- Ministers thrash out Africa free-trade deal details
Ministers from across Africa are thrashing the finer details of a continent-wide free-trade area that will be launched this weekend in the Niger capital Niamey. With 52 of Africa’s 55 countries having signed on and Nigeria saying it will do so in Niamey, only Eritrea and Benin remain outside the African Continental Free Trade Area (AfCTA).
However, agreement on institutional structures, the secretariat’s location, tariff withdrawal timelines and crucial regulations such as rules of origin are yet to be reached.
When operational, the bloc will create a free market of 1.2 billion people and integrate an economy of $2 trillion, encouraging trade and investments.
The agreement targets to raise intra-Africa trade from 16 per cent to 52 per cent by 2022 through removal of tariffs on continental exports that are typically six per cent higher than those on foreign ones.
- Sudan parties agree on power sharing
Sudan's ruling generals and protest leaders reached an agreement on the disputed issue of a new governing body Friday, in a breakthrough power sharing accord aimed at ending the country's months-long political crisis.
The landmark agreement came after two days of talks following the collapse of the previous round of negotiations in May over who should lead the new ruling body - a civilian or soldier.
"The two sides agreed on establishing a sovereign council with a rotating military and civilian (presidency) for a period of three years or little more," African Union mediator Mohamed El Hacen Lebatt told reporters.
- Somalia cuts off diplomatic links with Guinea
Somalia has severed friendly relations with Guinea after the west African country accorded head of state status to the leader of the breakaway Somaliland Republic Muse Bihi Abdi who is on a visit.
Mogadishu accused Guinea of violating sovereignty and unity of Somalia in the announcement made by foreign minister Ahmed Isse Awad following a cabinet meeting on Thursday.
The action comes barely a week after Somalia protested over Kenya’s, with whom it has a maritime dispute set for hearing in September, reference to Somaliland as a republic.
- South Africa's Malema to appeal apartheid law ruling
South Africa’s firebrand politician Julius Malema has said he will contest the dismissal of his case to have an apartheid-era anti-riot law declared unconstitutional.
The High Court on Thursday dismissed the case in which the Economic Freedom Party’s leader seeks to have 1956 Riotous Assemblies Act which governs public gatherings and incitement outlawed.
Malema, who has been charged two times under the law, said he would now take his battle to the constitutional court because “it does not have a place in a democratic South Africa.”
- Illegal DR Congo miners demand artisanal rights
Hundreds of illegal miners forced out of a copper mine operated by Kamoto Copper Company (KCC), a subsidiary of Swiss company Glencore, in Kolwezi wanted President Felix Tshisekedi to assign them rights to mine cobalt and copper on an artisanal basis.

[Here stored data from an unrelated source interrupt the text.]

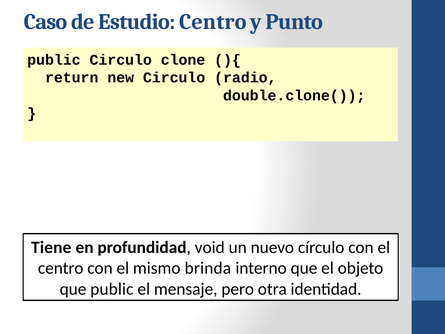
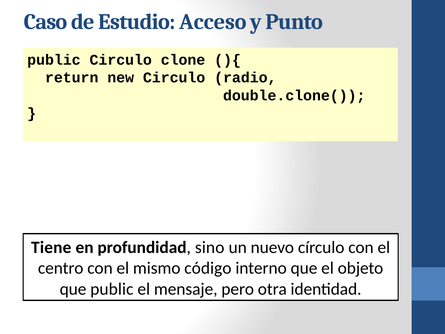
Estudio Centro: Centro -> Acceso
void: void -> sino
brinda: brinda -> código
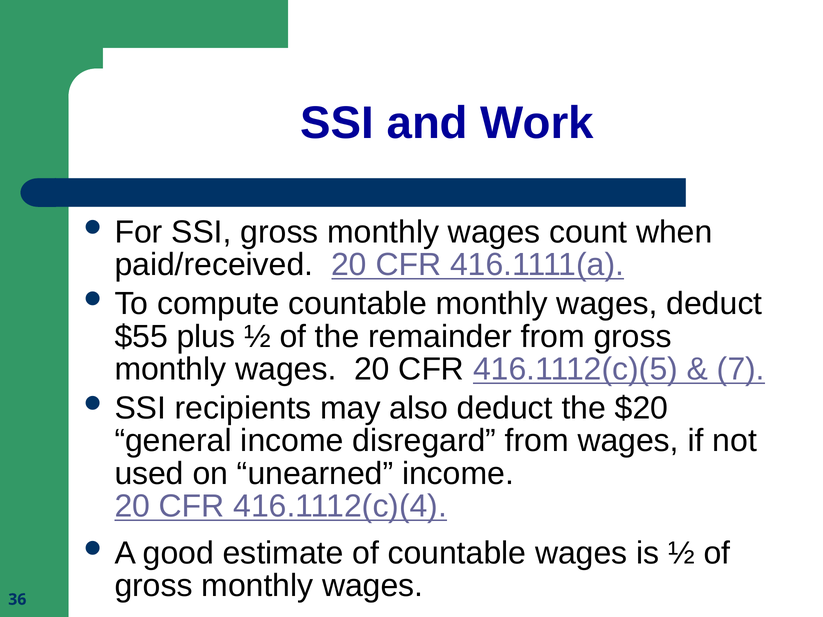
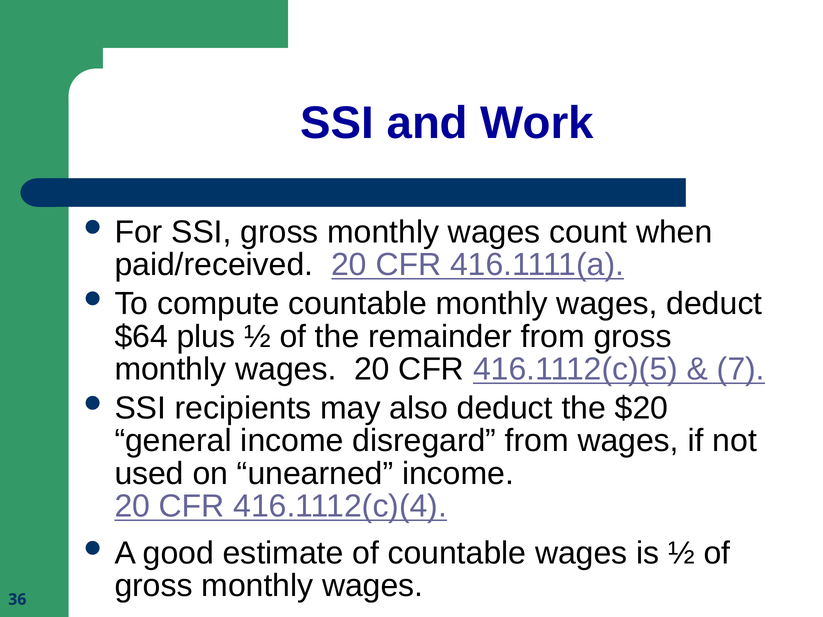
$55: $55 -> $64
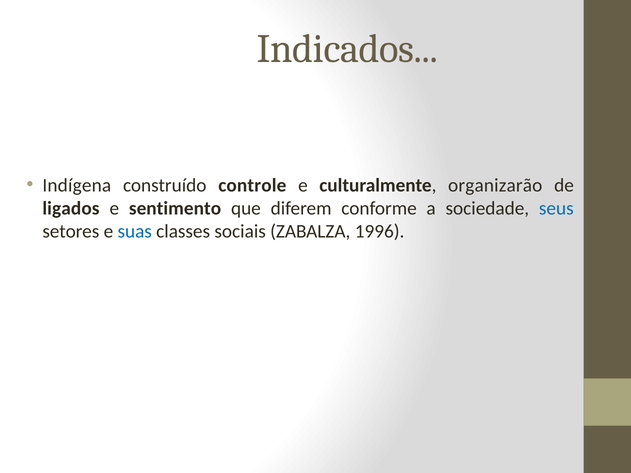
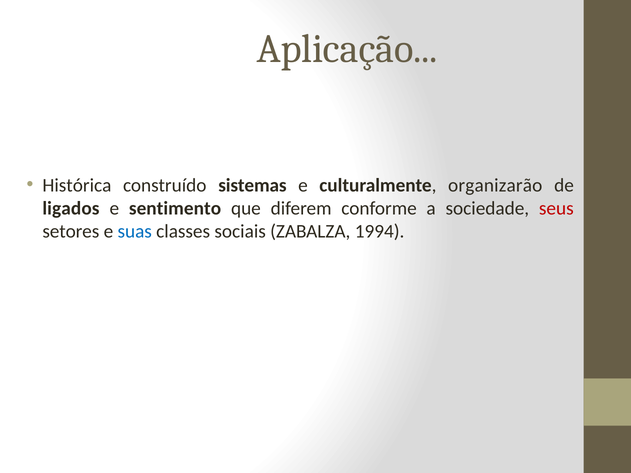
Indicados: Indicados -> Aplicação
Indígena: Indígena -> Histórica
controle: controle -> sistemas
seus colour: blue -> red
1996: 1996 -> 1994
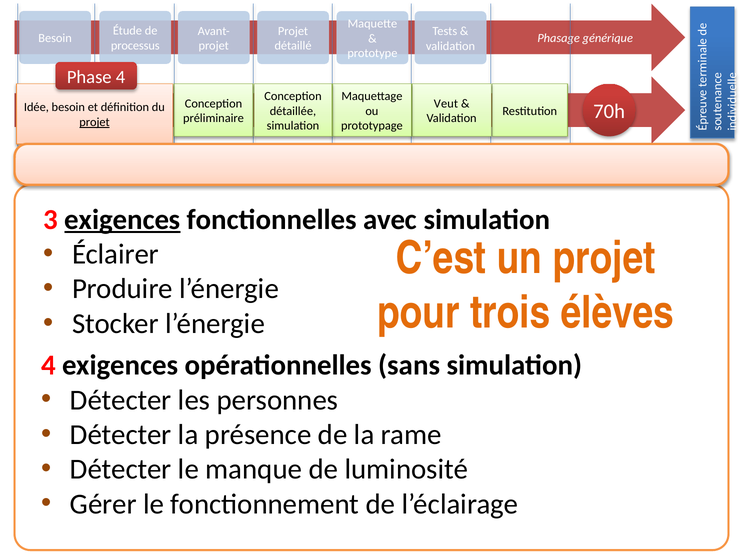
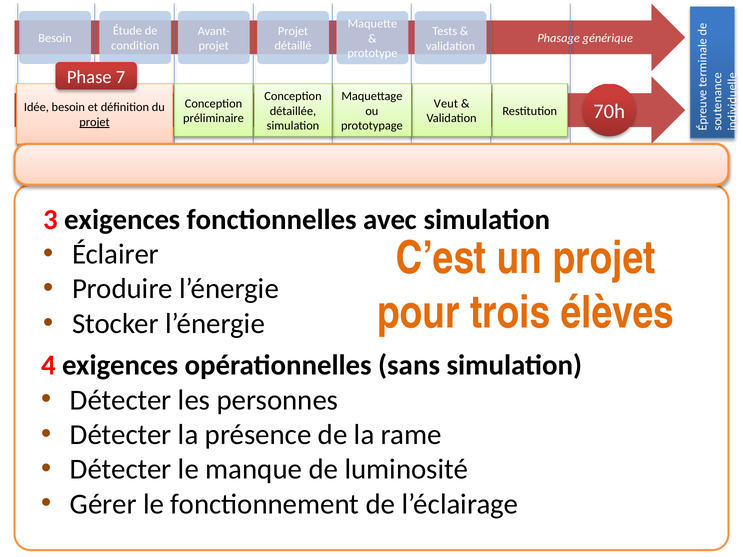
processus: processus -> condition
Phase 4: 4 -> 7
exigences at (122, 220) underline: present -> none
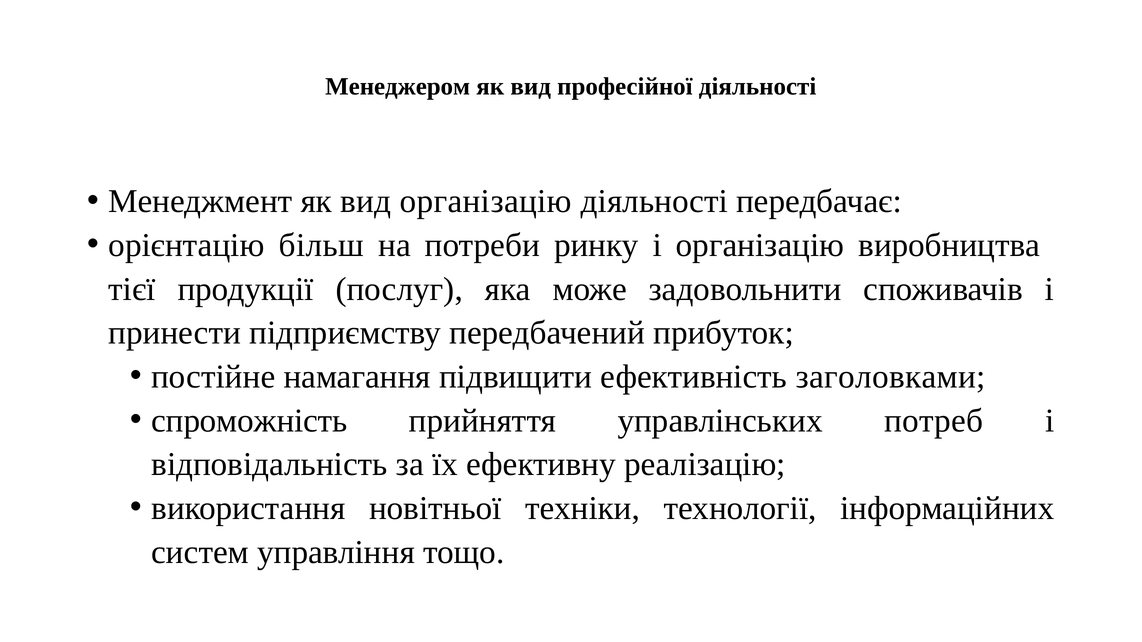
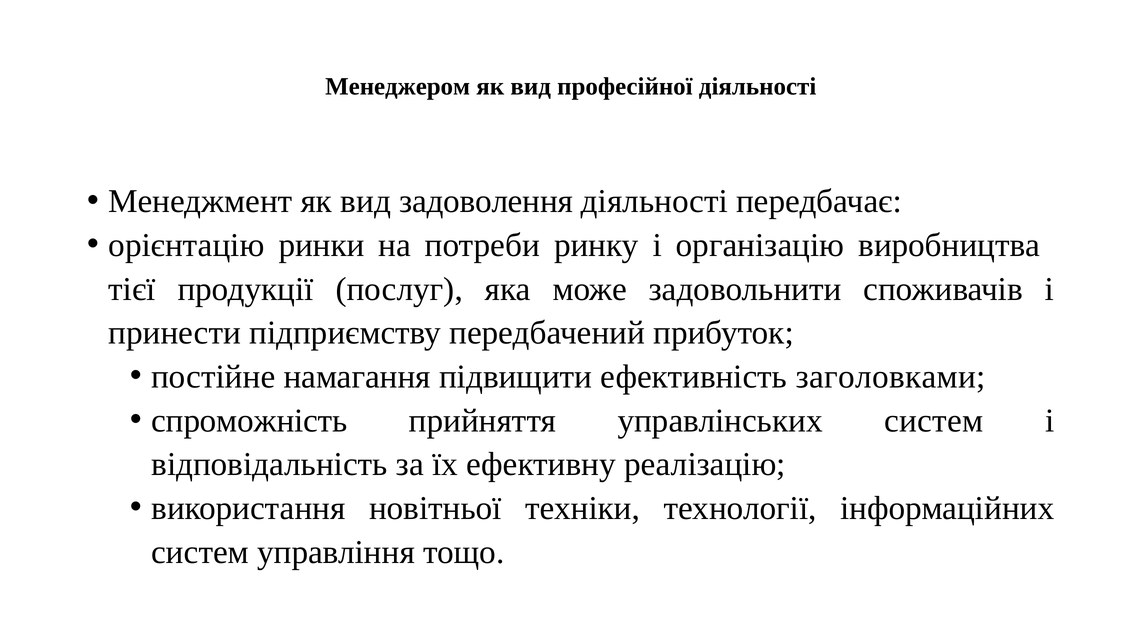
вид організацію: організацію -> задоволення
більш: більш -> ринки
управлінських потреб: потреб -> систем
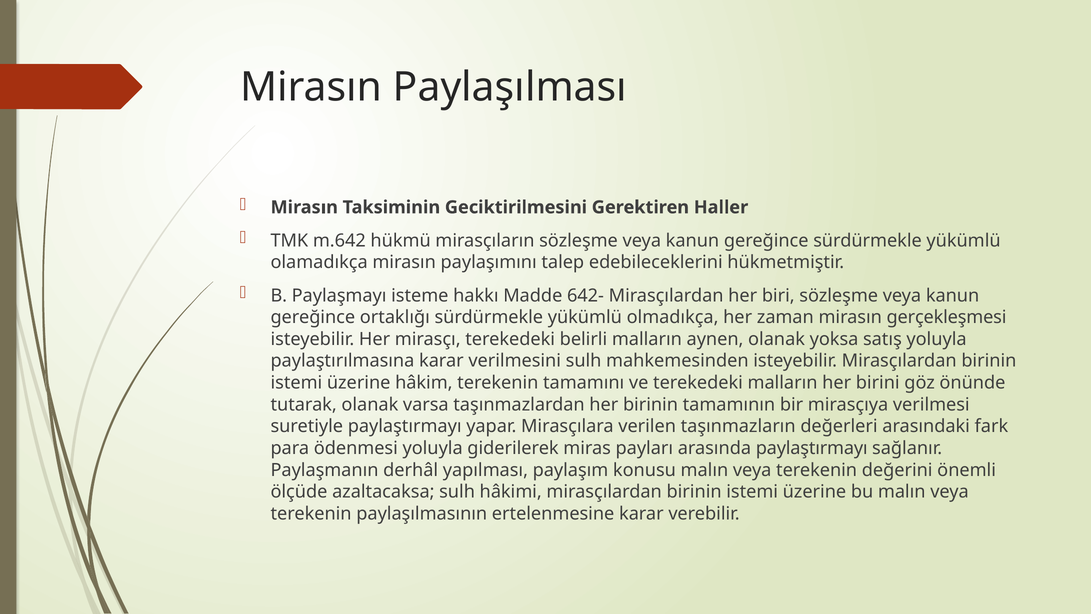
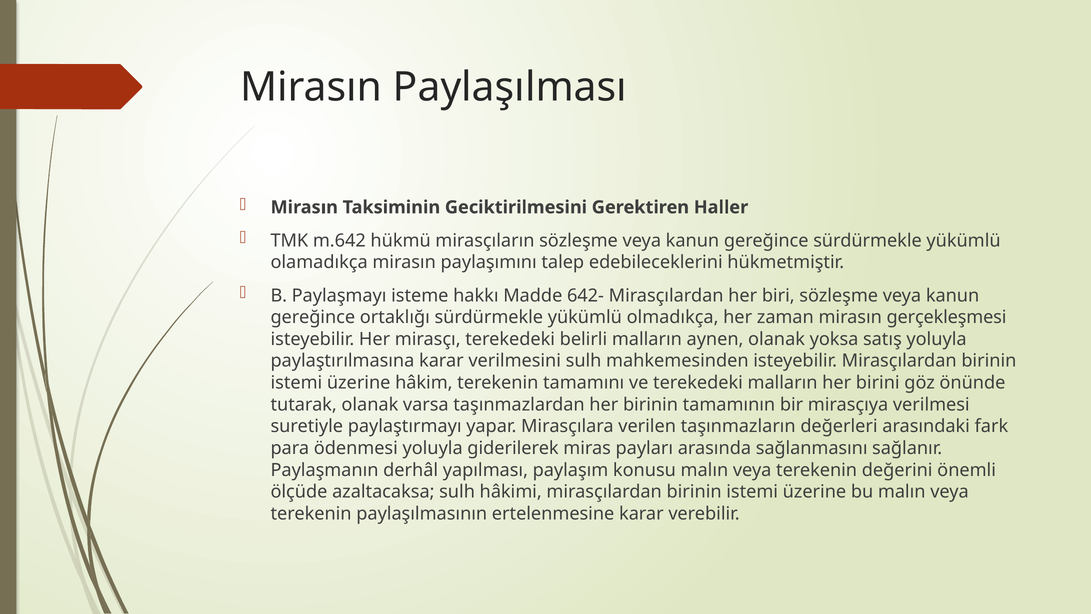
arasında paylaştırmayı: paylaştırmayı -> sağlanmasını
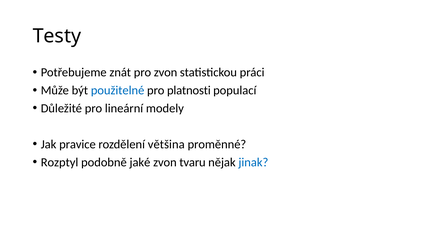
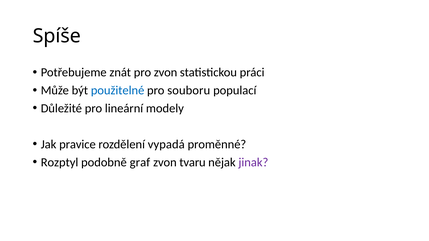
Testy: Testy -> Spíše
platnosti: platnosti -> souboru
většina: většina -> vypadá
jaké: jaké -> graf
jinak colour: blue -> purple
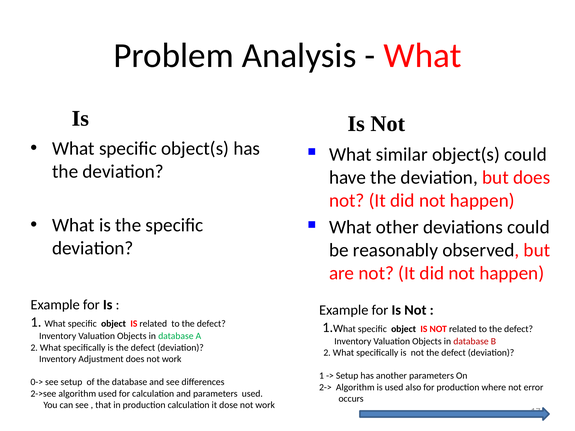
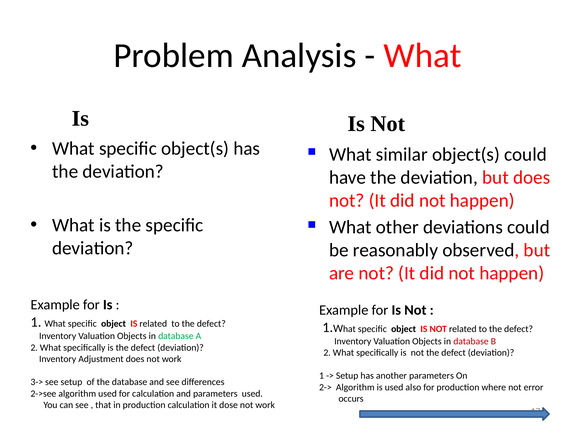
0->: 0-> -> 3->
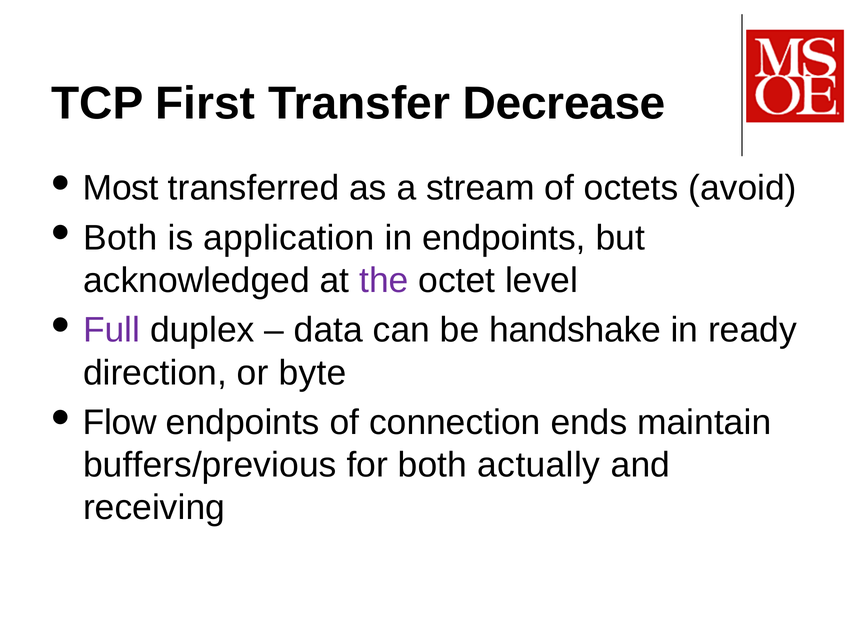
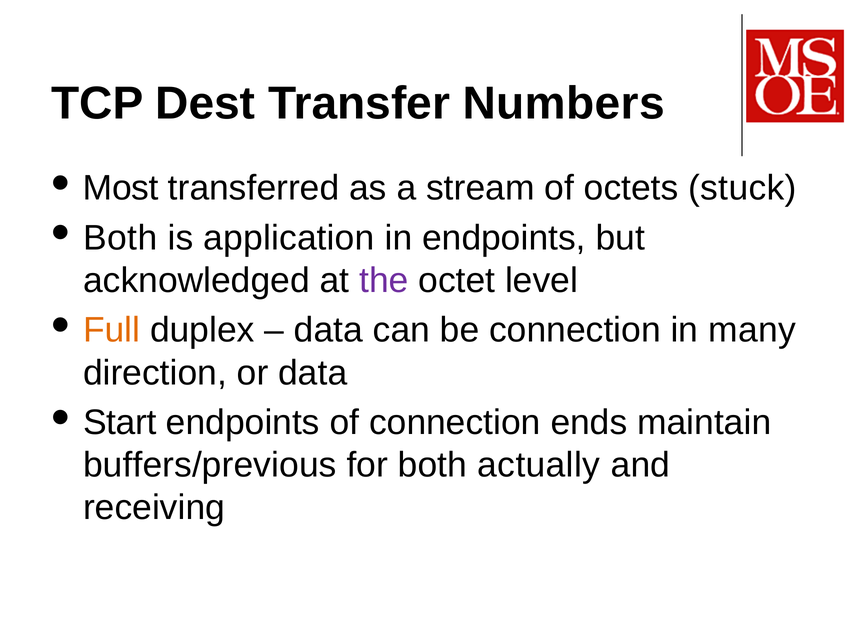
First: First -> Dest
Decrease: Decrease -> Numbers
avoid: avoid -> stuck
Full colour: purple -> orange
be handshake: handshake -> connection
ready: ready -> many
or byte: byte -> data
Flow: Flow -> Start
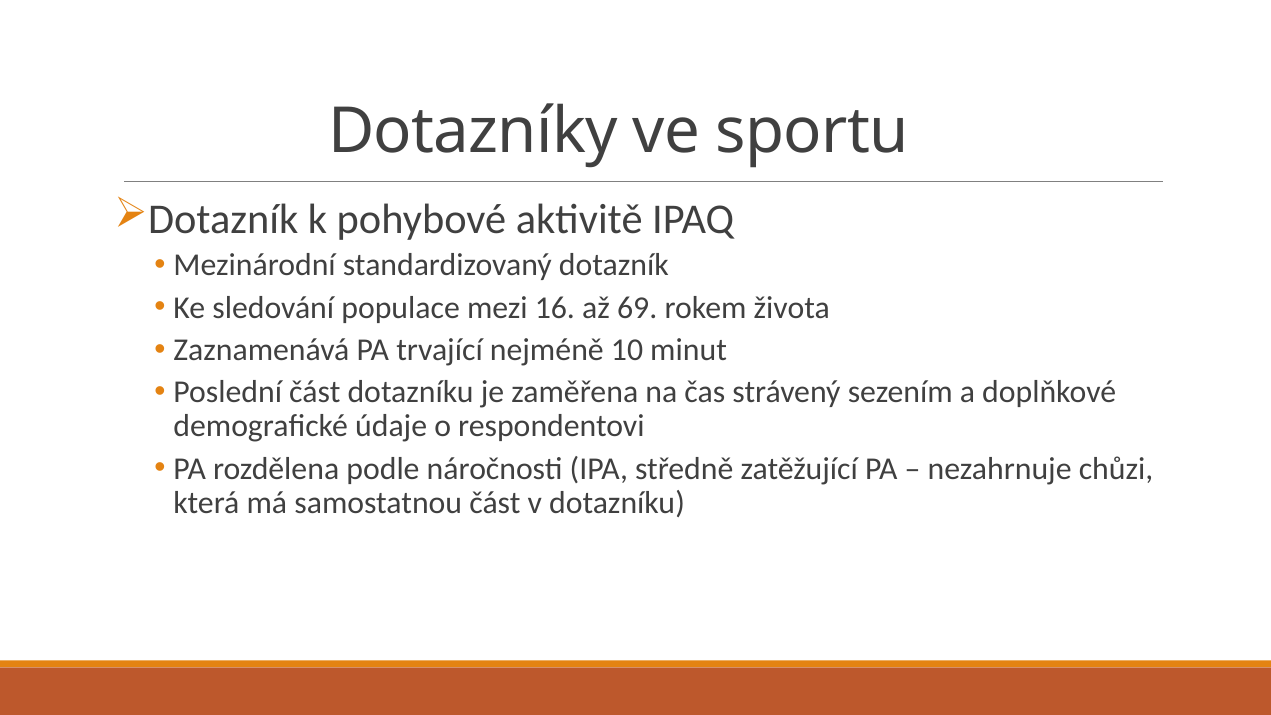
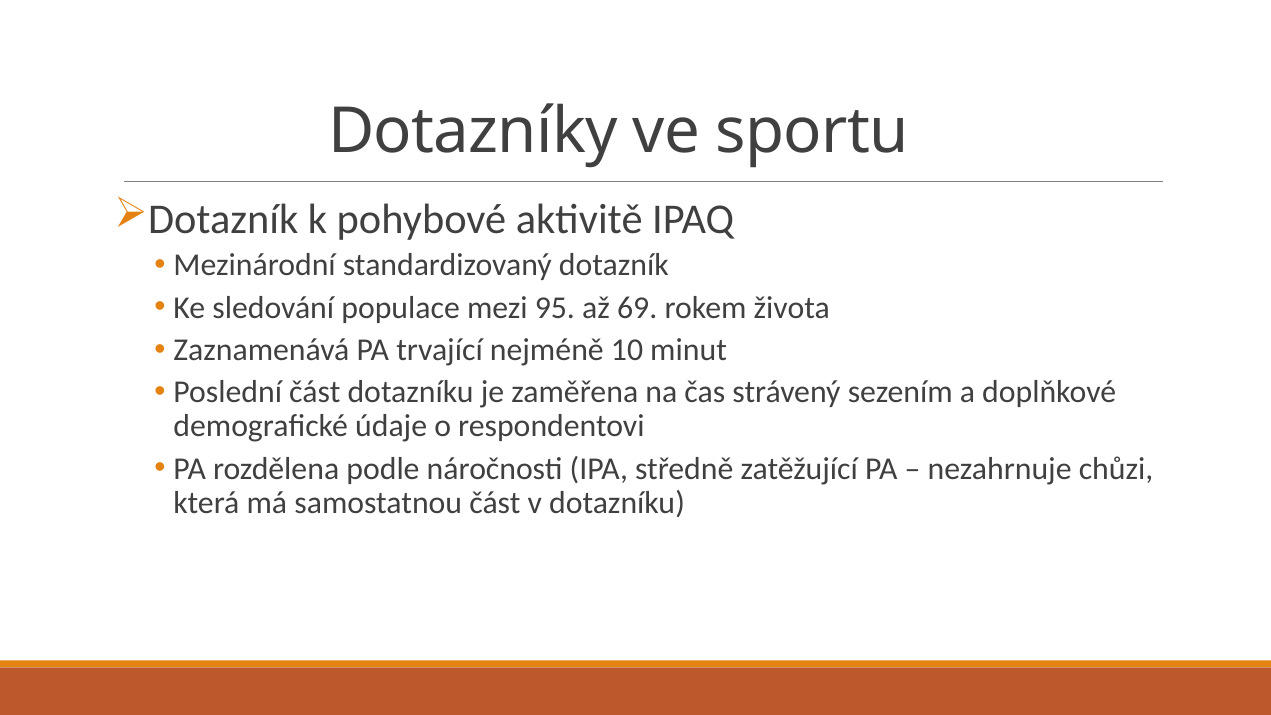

Human rights organisations backing the artisanal miners want them allocated excavation sites to prevent them breaking the law and losing their lives digging in abandoned, privately owned mines.
Last month, the Congolese army ousted about 10,000 illegal miners from a site owned by Tenke Fungurume Mining of China in southeast DR Congo and more than 40 miners died when an off-limit mine collapsed.
- Cameroon regulator fines telcos $6 million for breaches
The Telecommunications Regulatory Board has fined three companies – Orange Cameroun, MTN Cameroon and Viettel Cameroun a combined FCFA 3. 5 billion ($6.02 million) for failing to comply with a law on identifying subscribers.
Under the law meant to deter crime perpetrated through mobile phones, service providers are required to register all subscribers before they issue them with new lines. Orange was fined $2.6 million, MTN and Viettel $1.7 million each.
- DR Congo banks raise dirty money alert
DR Congo lenders have agreed to raise their anti-money laundering game in the wake of US and European sanctions on Congolese officials over obstructing free and fair elections last year and violation of human rights.
The Congolese Association of Banks said it had urged its members to rigorously monitor the accounts of politically-exposed people".
Among those under sanctions is Israeli mining magnate Dan Gertler, a close ally of ex-president Joseph Kabila, through whom the US Treasury department says DR Congo lost more than $1.36 billion in state revenues from under priced mining assets sold to his offshore companies between 2010 and 2012.
- Kenya in dress rehearsal for World Rally Championship entry
More than competitors from seven countries, and a group of observers from three World Rally Championships (WRC) works teams are in Nairobi for a three-day test race whose success will lead to Kenya hosting a WRC event from next year.
It would be the first ranked rally in Africa since 2002 when the then Safari Rally was dropped by the International AutoMobile Federation (FIA) which regulates the sport over safety and organisation challenges.
Kenya has spent $2 million to host the 881 kilometre test rally which starts in Nairobi on Friday. It will run on closed roads and private farms and earn drivers points for the African Rally Championship.